Orateur
Summary
Through the non-genetic heterogeneity it confers, stochasticity (or ‘noise’) in gene expression has been implicated in a wide range of biological phenomena, playing an active role in differentiation, appearance of cellular resistance to toxic molecules or stress, adaptability in fluctuating environments. The hypothesis of stochastic gene expression as a major source of phenotypic diversification important for population dynamics and evolution is now widely accepted. Moreover, recent works have shown how selection influences phenotypic fluctuations in evolutionary experiments. In these experiments, increase in phenotypic fluctuation through noise in gene expression is clearly a relevant evolutionary strategy. Using yeast as an experimental model, several hypotheses concerning the adaptation of industrial strains (versus laboratory strains) to stressful environments will be presented.

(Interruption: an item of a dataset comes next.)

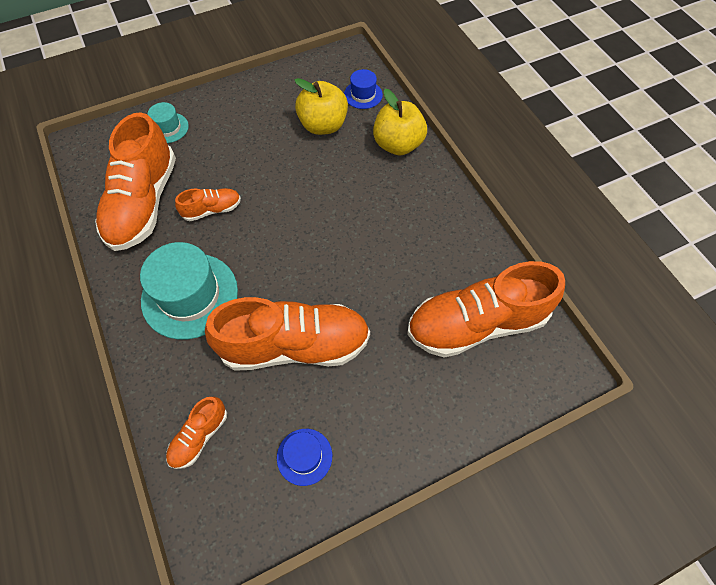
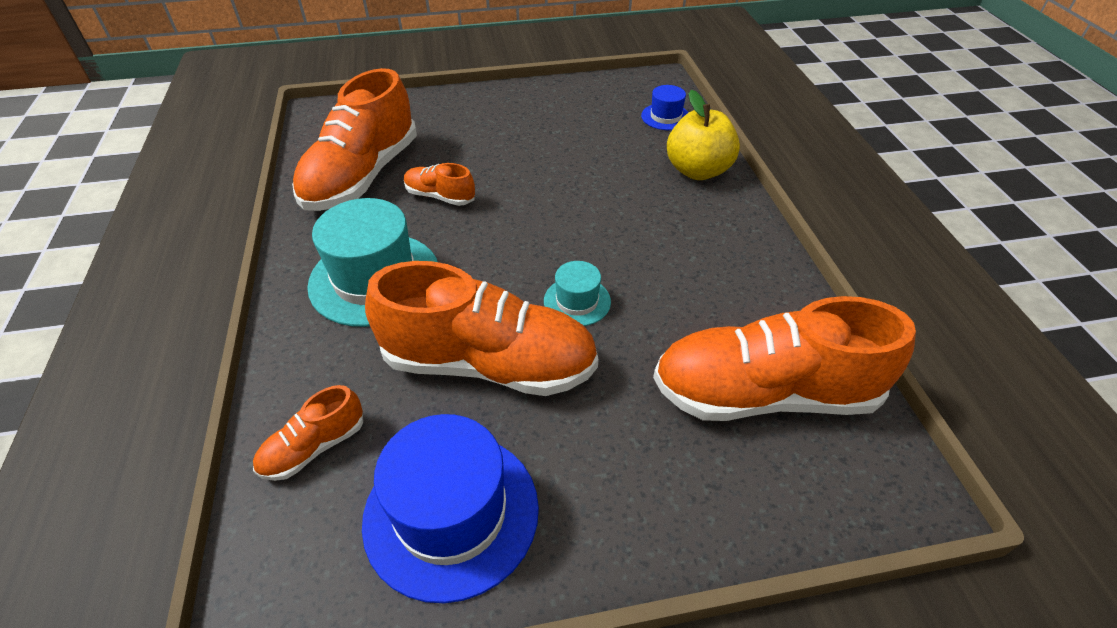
camera: 15 degrees right, 15 degrees down
(168, 128) = (422, 113): turquoise hat -> turquoise hat (577, 301)
(212, 210) = (440, 196): orange shoe -> orange shoe turned 150 degrees counterclockwise
(304, 456) = (451, 513): blue hat -> blue hat, size x1.99
(323, 125) = (606, 138): yellow apple -> none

Moreover, innovative theoretical works on the links between variability in gene expression and genetic variability will be discussed. In particular, the hypothesis of noise-driven heterogeneity in the rate of genetic-variant generation (RGVG) as a basis for evolvability provides opportunities to apply in silico experiments using multi-agent simulation to improve the model. By modulating environmental constraints on the agents, such simulations might provide indications on variations of the RGVG strictly driven by heterogeneity in the expression of DNA repair and maintenance genes and selection.